Hello,
I’ve been using Bro and PF_RING:ZC but workers keep crashing. Most recently worker-1 crashed ~9 hours after deploying.
zbalance_ipc is run as :
/zbalance_ipc -i zc:em2 -l /var/log/zbalance.log -c 97 -n 6 -m 1 -a -r 0:dummy0 -r 1:dummy1 -r 2:dummy2 -r 3:dummy3 -r 4:dummy4 -r 5:dummy5
node.cfg:
[manager]
type=manager
host=localhost
pin_cpus = 2
[logger]
type=logger
host=localhost
pin_cpus = 3
[proxy-1]
type=proxy
host=localhost
pin_cpus = 4
[worker-1]
type=worker
host=localhost
interface=dummy0
pin_cpus = 5
[worker-2]
type=worker
host=localhost
interface=dummy1
pin_cpus = 6
[worker-3]
type=worker
host=localhost
interface=dummy2
pin_cpus = 7
[worker-4]
type=worker
host=localhost
interface=dummy3
pin_cpus = 8
[worker-5]
type=worker
host=localhost
interface=dummy4
pin_cpus = 9
[worker-6]
type=worker
host=localhost
interface=dummy5
pin_cpus = 10
broctl diag output for worker-1:
[worker-1]
No core file found.
Bro 2.5
Linux 3.10.0-693.17.1.el7.x86_64
Bro plugins:
Bro::AF_Packet - Packet acquisition via AF_Packet (dynamic, version 1.3)

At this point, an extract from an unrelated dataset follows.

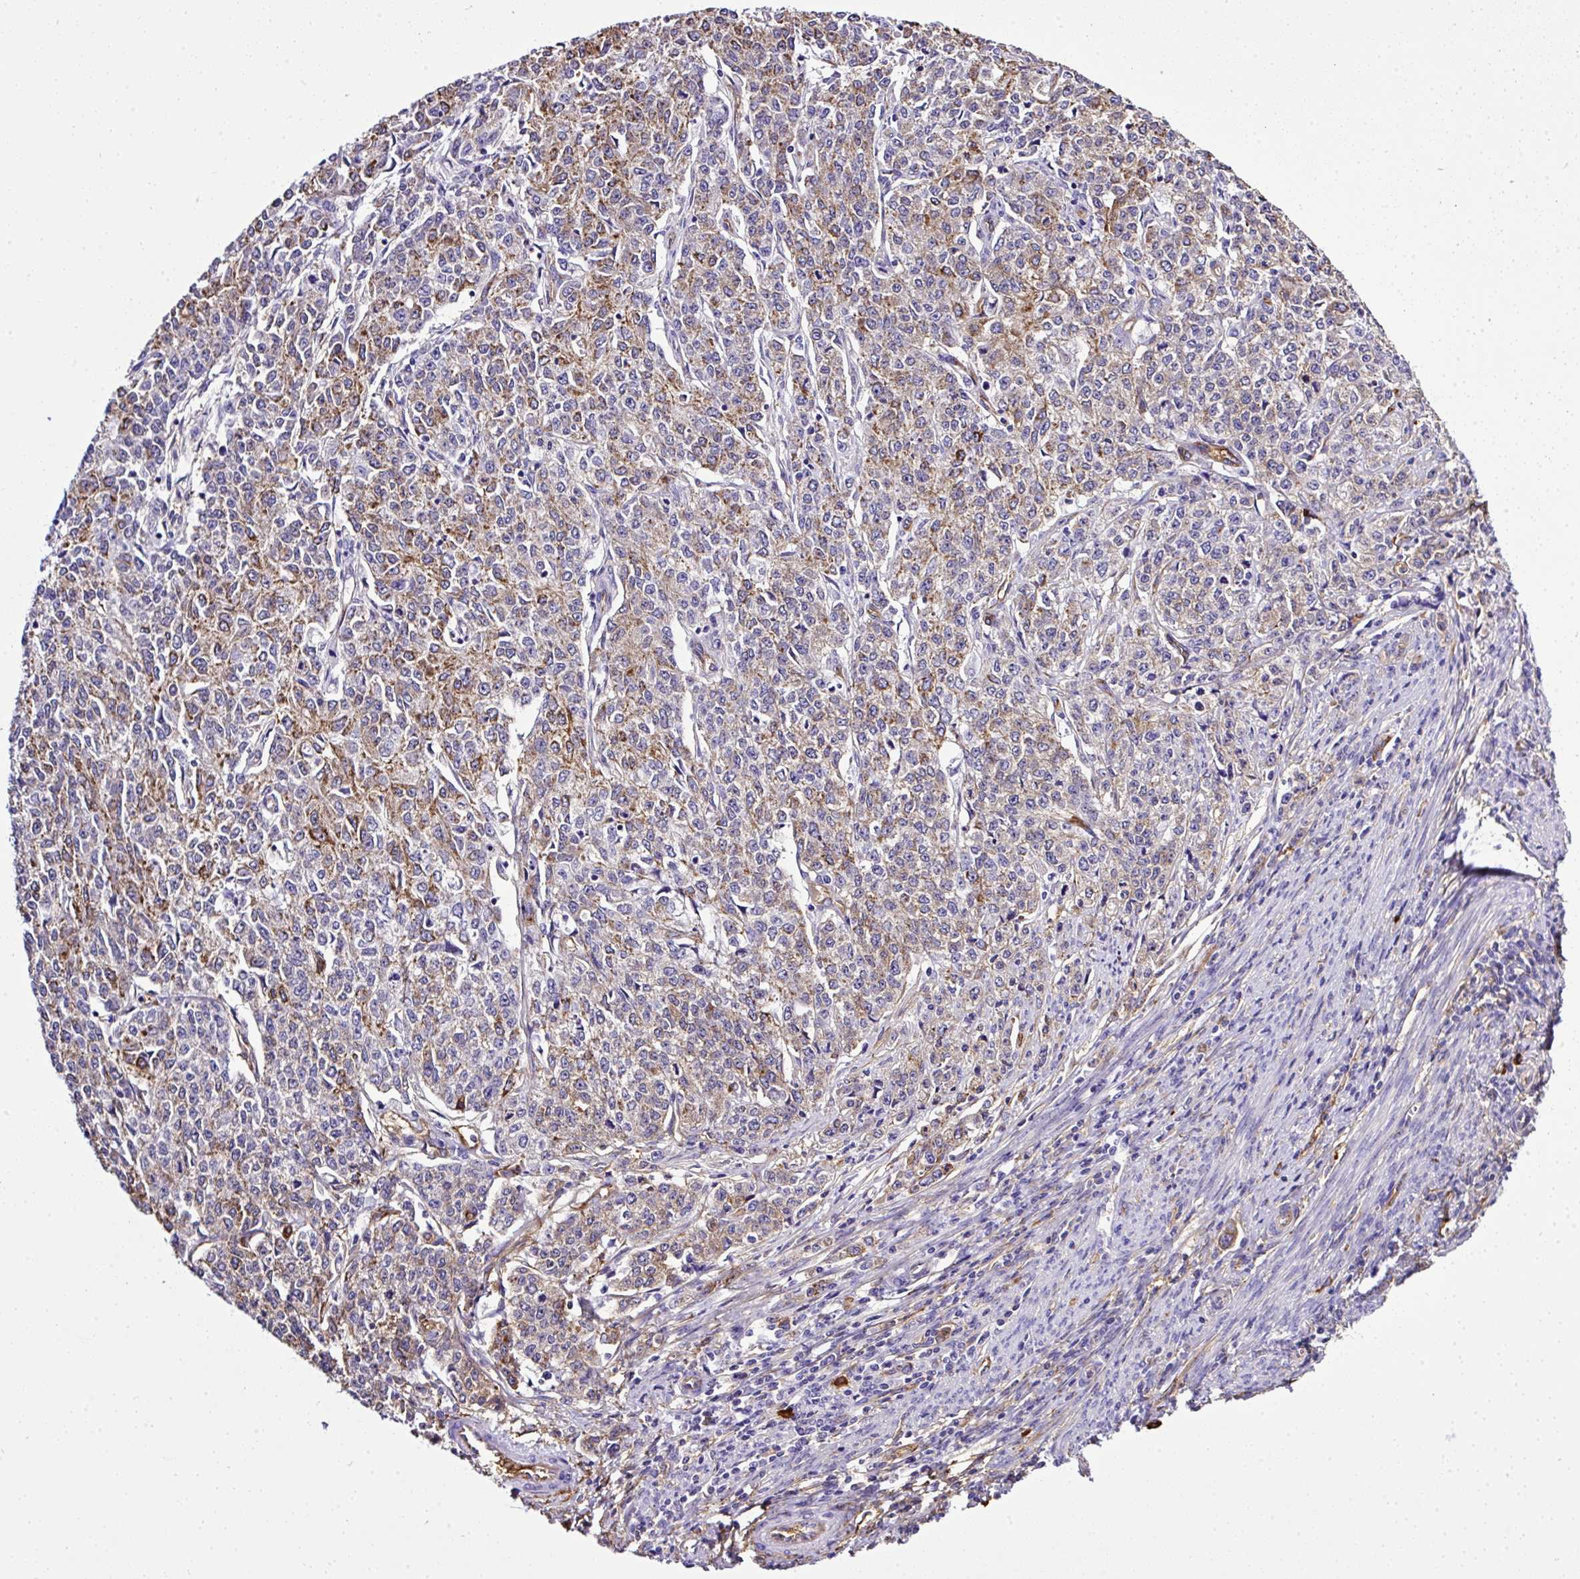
{"staining": {"intensity": "weak", "quantity": "<25%", "location": "cytoplasmic/membranous"}, "tissue": "endometrial cancer", "cell_type": "Tumor cells", "image_type": "cancer", "snomed": [{"axis": "morphology", "description": "Adenocarcinoma, NOS"}, {"axis": "topography", "description": "Endometrium"}], "caption": "An immunohistochemistry photomicrograph of endometrial cancer (adenocarcinoma) is shown. There is no staining in tumor cells of endometrial cancer (adenocarcinoma).", "gene": "MAGEB5", "patient": {"sex": "female", "age": 50}}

Bro::PF_RING - Packet acquisition via PF_RING (dynamic, version 1.0)
==== No reporter.log
==== stderr.log
listening on dummy0
1529351356.071495 processing suspended
1529351356.071495 processing continued
1529382027.863765 received termination signal
1529382027.863765 469839129 packets received on interface dummy0, 1095837 dropped
/mnt/localraid/bro/share/broctl/scripts/run-bro: line 107: 110538 Killed nohup ${pin_command} $pin_cpu “$mybro” “$@”
==== stdout.log
max memory size (kbytes, -m) unlimited
data seg size (kbytes, -d) unlimited
virtual memory (kbytes, -v) unlimited
core file size (blocks, -c) unlimited
==== .cmdline
-i dummy0 -U .status -p broctl -p broctl-live -p local -p worker-1 local.bro broctl base/frameworks/cluster local-worker.bro broctl/auto
==== .env_vars
PATH=/mnt/localraid/bro/bin:/mnt/localraid/bro/share/broctl/scripts:/sbin:/bin:/usr/sbin:/usr/bin
BROPATH=/mnt/localraid/bro/spool/installed-scripts-do-not-touch/site::/mnt/localraid/bro/spool/installed-scripts-do-not-touch/auto:/mnt/localraid/bro/share/bro:/mnt/localraid/bro/share/bro/policy:/mnt/localraid/bro/share/bro/site
CLUSTER_NODE=worker-1
==== .status
TERMINATING [net_finish]
==== No prof.log
==== No packet_filter.log
==== No loaded_scripts.log
Are there any ways to get more detailed logs to help understand why the worker crashed? I restarted Bro with misc/profiling turned on, but these seems more like resource consumption statistics and won’t help to debug crashes.
Thanks